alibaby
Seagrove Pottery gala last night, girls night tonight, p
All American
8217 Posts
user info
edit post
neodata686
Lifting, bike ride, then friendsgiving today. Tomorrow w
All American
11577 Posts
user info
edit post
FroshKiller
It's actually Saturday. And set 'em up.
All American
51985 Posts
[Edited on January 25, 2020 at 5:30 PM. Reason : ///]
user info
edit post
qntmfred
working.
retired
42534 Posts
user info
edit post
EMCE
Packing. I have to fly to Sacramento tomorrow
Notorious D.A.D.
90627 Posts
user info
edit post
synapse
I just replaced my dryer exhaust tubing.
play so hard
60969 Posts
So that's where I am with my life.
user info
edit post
++++++++++
*Assigned task*
Using the entries above, please restate each one word for word.

*Task response*
alibaby
Seagrove Pottery gala last night, girls night tonight, p
All American
8217 Posts
user info
edit post
neodata686
Lifting, bike ride, then friendsgiving today. Tomorrow w
All American
11577 Posts
user info
edit post
FroshKiller
It's actually Saturday. And set 'em up.
All American
51985 Posts
[Edited on January 25, 2020 at 5:30 PM. Reason : ///]
user info
edit post
qntmfred
working.
retired
42534 Posts
user info
edit post
EMCE
Packing. I have to fly to Sacramento tomorrow
Notorious D.A.D.
90627 Posts
user info
edit post
synapse
I just replaced my dryer exhaust tubing.
play so hard
60969 Posts
So that's where I am with my life.
user info
edit post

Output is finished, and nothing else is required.